Job item
Present the lines of the material as a Markdown table with the columns "Row" and "Line", starting at the line that contains "I waited until" and ending at the line that contains "- If you'd rather". Skip blank lines, and number each remaining line in the "Row" column.

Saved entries
--- START ---

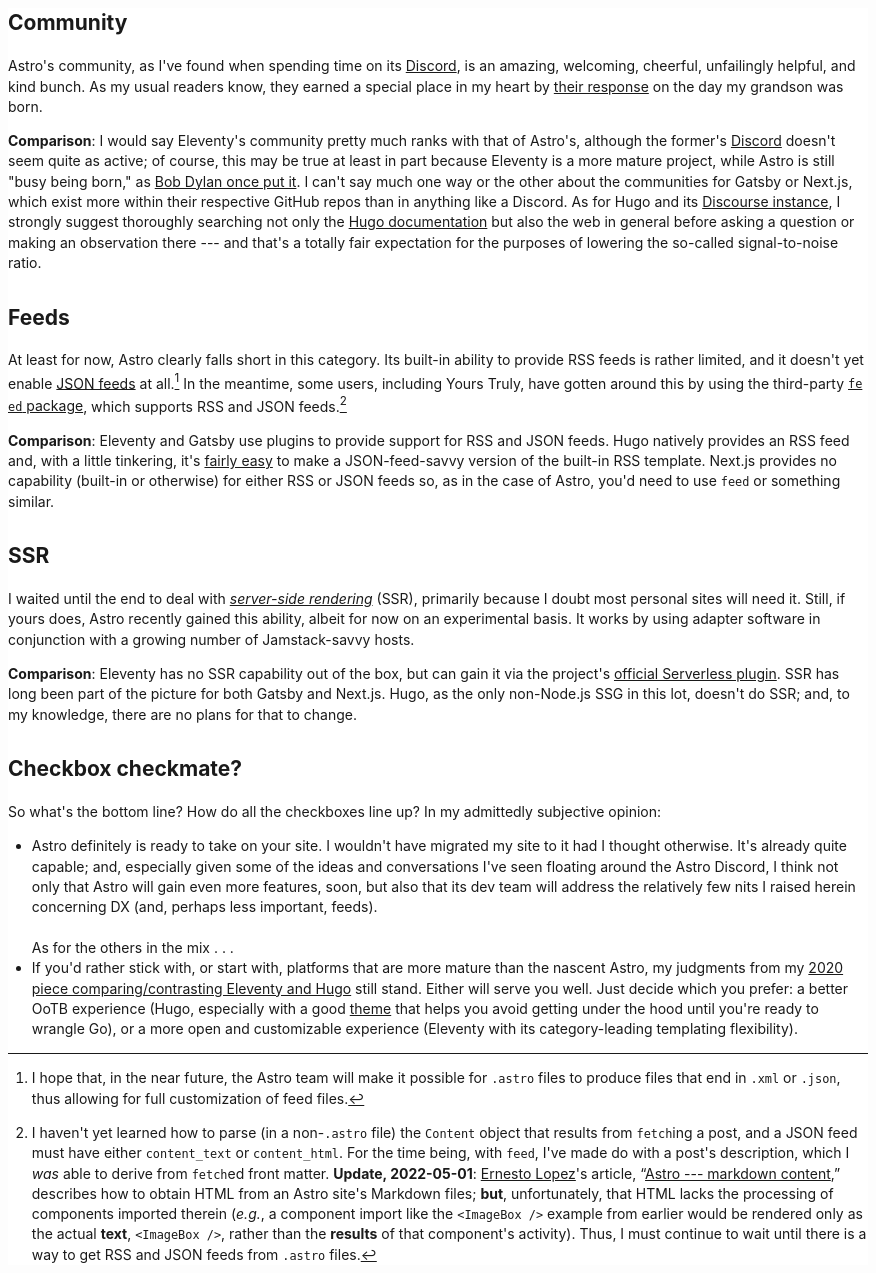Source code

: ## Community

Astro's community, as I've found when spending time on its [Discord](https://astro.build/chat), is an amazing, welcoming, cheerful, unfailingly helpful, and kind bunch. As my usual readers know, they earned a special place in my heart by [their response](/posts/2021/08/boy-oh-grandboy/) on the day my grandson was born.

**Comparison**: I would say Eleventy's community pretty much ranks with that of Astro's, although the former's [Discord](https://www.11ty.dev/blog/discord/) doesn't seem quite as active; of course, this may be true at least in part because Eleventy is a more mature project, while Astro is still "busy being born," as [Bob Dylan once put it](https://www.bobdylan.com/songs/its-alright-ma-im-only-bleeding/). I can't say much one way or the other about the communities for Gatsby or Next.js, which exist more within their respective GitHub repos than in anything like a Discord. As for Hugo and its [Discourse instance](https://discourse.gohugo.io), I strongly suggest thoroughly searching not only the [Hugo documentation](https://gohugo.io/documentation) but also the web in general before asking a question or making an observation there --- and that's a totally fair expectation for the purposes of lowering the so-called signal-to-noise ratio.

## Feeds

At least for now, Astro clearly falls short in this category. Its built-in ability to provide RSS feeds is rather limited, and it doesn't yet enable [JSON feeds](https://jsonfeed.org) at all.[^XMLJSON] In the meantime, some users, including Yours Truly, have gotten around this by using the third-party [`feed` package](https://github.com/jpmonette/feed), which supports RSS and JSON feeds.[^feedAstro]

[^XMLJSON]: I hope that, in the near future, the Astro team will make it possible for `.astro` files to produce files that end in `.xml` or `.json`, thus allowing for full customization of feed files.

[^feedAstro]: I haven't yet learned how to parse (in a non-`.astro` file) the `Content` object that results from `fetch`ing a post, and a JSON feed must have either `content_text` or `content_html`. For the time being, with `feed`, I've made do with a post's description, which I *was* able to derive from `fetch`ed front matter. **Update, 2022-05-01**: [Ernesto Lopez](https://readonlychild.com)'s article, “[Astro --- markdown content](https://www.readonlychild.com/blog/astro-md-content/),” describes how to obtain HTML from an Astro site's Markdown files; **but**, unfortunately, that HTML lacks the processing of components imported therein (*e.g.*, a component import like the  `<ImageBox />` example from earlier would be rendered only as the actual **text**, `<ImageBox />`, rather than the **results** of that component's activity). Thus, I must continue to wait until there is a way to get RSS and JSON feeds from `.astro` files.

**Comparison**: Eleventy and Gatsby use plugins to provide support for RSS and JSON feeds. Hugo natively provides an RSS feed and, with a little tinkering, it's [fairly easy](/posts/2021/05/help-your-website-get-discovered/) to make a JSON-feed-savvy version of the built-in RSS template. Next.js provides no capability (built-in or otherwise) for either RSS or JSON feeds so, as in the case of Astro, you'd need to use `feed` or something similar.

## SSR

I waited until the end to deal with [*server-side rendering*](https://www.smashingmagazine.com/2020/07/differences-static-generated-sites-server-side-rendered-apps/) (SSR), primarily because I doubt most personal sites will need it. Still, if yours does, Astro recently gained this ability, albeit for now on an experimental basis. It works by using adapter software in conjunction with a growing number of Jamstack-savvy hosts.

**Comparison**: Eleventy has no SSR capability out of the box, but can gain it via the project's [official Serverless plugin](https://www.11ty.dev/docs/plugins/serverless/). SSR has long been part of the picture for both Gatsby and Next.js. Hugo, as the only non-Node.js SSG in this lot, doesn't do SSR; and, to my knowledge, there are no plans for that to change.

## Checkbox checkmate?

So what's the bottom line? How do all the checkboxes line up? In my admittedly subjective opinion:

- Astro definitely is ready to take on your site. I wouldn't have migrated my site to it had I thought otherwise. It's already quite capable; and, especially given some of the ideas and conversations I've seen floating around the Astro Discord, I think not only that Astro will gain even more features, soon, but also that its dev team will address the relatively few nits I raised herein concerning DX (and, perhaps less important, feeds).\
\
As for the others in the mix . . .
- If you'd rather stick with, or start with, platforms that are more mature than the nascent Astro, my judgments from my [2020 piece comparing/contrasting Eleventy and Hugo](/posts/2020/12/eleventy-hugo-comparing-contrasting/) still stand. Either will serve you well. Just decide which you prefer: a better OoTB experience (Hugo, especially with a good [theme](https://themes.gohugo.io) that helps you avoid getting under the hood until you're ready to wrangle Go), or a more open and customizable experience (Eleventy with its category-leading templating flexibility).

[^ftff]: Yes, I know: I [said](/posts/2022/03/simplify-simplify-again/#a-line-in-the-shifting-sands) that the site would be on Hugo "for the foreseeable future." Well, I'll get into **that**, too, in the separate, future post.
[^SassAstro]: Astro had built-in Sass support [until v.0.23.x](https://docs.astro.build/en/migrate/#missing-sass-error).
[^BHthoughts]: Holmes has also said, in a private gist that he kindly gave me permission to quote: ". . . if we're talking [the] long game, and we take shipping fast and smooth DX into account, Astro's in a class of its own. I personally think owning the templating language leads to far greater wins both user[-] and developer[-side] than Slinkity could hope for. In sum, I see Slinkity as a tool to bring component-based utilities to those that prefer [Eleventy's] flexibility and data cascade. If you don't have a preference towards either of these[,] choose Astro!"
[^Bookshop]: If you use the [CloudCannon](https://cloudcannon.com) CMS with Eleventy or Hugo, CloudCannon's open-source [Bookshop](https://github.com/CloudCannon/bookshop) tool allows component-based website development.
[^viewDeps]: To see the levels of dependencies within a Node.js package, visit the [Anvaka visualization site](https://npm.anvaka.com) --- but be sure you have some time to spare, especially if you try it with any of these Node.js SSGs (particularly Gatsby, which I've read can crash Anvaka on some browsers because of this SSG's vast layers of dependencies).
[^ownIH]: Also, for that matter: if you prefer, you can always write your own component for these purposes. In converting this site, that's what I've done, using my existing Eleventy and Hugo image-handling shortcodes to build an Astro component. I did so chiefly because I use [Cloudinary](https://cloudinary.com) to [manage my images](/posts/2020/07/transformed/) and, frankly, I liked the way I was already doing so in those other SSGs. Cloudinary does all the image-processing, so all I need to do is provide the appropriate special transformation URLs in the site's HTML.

--- END ---

Solution to the problem
| Row | Line |
|---|---|
| 1 | I waited until the end to deal with [*server-side rendering*](https://www.smashingmagazine.com/2020/07/differences-static-generated-sites-server-side-rendered-apps/) (SSR), primarily because I doubt most personal sites will need it. Still, if yours does, Astro recently gained this ability, albeit for now on an experimental basis. It works by using adapter software in conjunction with a growing number of Jamstack-savvy hosts. |
| 2 | **Comparison**: Eleventy has no SSR capability out of the box, but can gain it via the project's [official Serverless plugin](https://www.11ty.dev/docs/plugins/serverless/). SSR has long been part of the picture for both Gatsby and Next.js. Hugo, as the only non-Node.js SSG in this lot, doesn't do SSR; and, to my knowledge, there are no plans for that to change. |
| 3 | ## Checkbox checkmate? |
| 4 | So what's the bottom line? How do all the checkboxes line up? In my admittedly subjective opinion: |
| 5 | - Astro definitely is ready to take on your site. I wouldn't have migrated my site to it had I thought otherwise. It's already quite capable; and, especially given some of the ideas and conversations I've seen floating around the Astro Discord, I think not only that Astro will gain even more features, soon, but also that its dev team will address the relatively few nits I raised herein concerning DX (and, perhaps less important, feeds).\ |
| 6 | \ |
| 7 | As for the others in the mix . . . |
| 8 | - If you'd rather stick with, or start with, platforms that are more mature than the nascent Astro, my judgments from my [2020 piece comparing/contrasting Eleventy and Hugo](/posts/2020/12/eleventy-hugo-comparing-contrasting/) still stand. Either will serve you well. Just decide which you prefer: a better OoTB experience (Hugo, especially with a good [theme](https://themes.gohugo.io) that helps you avoid getting under the hood until you're ready to wrangle Go), or a more open and customizable experience (Eleventy with its category-leading templating flexibility). |